Beyond Meat reported its first-quarter revenue increased 141% from last year. Its net revenue in the first quarter of 2020 was $97.1 million compared with $40.2 million during the same time period in 2019.
The profits “exceeded our expectations despite an increasingly challenging operating environment due to the COVID-19 health crisis,” Ethan Brown, Beyond Meat’s president and chief executive officer, said in a statement.
The company attributed much of the growth to expanding the number of places where its products were sold and higher sales. But it also noted that it’d had a reduction in recent sales to food service customers because of the pandemic.
Impossible Foods, a private company, said last month it was rolling out its plant-based products at an additional 777 grocery stores in California, Nevada, and the Chicago area as demand surged.
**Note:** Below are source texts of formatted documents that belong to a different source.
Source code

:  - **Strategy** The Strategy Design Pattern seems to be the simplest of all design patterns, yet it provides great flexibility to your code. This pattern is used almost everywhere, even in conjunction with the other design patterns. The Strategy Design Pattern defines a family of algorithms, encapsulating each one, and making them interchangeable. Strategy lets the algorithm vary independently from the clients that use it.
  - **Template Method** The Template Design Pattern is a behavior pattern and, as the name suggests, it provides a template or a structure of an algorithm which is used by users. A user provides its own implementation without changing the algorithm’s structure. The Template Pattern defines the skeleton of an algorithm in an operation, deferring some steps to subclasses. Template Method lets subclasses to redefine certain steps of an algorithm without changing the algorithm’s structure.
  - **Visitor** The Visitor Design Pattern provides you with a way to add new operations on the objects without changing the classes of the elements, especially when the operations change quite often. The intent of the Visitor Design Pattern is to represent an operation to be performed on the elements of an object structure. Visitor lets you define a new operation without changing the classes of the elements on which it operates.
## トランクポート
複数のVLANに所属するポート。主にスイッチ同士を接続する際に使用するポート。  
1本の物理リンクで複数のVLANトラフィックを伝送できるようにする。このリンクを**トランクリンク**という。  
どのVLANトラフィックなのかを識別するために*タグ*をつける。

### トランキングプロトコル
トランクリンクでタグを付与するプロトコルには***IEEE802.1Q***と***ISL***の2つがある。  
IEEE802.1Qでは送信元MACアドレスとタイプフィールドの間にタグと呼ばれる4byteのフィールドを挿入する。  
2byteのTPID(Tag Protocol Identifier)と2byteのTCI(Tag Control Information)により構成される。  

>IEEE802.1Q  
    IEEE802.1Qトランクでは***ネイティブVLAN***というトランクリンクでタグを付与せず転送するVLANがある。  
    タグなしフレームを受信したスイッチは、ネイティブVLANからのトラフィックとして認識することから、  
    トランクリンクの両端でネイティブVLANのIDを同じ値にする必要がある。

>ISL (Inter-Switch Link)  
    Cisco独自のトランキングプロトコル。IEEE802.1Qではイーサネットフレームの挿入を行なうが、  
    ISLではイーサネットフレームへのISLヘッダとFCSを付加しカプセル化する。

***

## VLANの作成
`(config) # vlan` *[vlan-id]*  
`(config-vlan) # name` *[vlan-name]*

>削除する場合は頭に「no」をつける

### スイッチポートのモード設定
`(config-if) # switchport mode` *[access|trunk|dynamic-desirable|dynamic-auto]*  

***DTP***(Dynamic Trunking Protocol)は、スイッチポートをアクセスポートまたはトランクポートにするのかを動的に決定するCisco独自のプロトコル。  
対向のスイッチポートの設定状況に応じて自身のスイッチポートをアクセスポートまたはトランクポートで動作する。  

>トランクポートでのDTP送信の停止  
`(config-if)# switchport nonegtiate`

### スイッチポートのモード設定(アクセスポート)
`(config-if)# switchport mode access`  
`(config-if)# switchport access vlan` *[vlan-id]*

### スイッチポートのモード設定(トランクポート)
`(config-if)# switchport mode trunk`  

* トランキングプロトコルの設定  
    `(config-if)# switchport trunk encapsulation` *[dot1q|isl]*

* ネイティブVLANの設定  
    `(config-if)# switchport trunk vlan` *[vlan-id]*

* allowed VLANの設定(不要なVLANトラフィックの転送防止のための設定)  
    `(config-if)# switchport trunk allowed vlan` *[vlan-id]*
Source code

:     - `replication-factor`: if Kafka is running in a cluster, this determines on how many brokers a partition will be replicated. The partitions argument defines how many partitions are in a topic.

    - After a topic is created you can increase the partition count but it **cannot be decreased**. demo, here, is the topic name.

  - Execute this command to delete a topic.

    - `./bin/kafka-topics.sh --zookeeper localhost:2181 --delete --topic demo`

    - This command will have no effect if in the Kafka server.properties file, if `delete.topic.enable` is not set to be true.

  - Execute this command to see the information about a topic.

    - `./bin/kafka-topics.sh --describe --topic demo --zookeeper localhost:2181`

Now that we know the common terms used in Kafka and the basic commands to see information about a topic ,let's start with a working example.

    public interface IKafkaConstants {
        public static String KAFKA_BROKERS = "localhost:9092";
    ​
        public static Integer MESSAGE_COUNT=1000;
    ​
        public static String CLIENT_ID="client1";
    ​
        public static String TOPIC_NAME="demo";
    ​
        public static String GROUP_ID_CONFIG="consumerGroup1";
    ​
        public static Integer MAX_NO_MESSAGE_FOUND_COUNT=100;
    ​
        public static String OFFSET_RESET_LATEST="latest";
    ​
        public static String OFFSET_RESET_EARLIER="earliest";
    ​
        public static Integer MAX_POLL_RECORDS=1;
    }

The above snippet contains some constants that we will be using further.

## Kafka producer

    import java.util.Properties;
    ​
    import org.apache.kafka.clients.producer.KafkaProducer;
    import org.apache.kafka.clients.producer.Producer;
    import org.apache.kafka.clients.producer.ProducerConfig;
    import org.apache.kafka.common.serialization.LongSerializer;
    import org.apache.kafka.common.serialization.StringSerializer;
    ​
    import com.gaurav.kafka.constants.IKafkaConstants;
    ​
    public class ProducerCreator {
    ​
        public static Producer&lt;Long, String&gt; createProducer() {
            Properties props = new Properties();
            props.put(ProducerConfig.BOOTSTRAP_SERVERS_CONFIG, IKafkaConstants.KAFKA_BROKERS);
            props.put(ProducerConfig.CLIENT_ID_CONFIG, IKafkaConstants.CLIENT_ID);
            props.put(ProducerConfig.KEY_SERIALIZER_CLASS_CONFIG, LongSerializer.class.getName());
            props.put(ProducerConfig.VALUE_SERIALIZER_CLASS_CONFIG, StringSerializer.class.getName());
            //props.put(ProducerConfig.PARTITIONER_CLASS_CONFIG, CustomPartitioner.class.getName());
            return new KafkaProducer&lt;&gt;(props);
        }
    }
“We’ve always planned on a dramatic surge in retail for 2020 — but with more and more Americans’ eating at home under ‘shelter-in-place’ orders, we’ve received requests from retailers and consumers alike,” Impossible Foods President Dennis Woodside said in a statement. “Our existing retail partners have achieved record sales of Impossible Burger in recent weeks, and we are moving as quickly as possible to expand with retailers nationwide.”
The surge comes as meat processing plants in more than a dozen states have shut down in recent weeks because of coronavirus outbreaks in rural meatpacking communities, putting the country’s food supply chain at risk.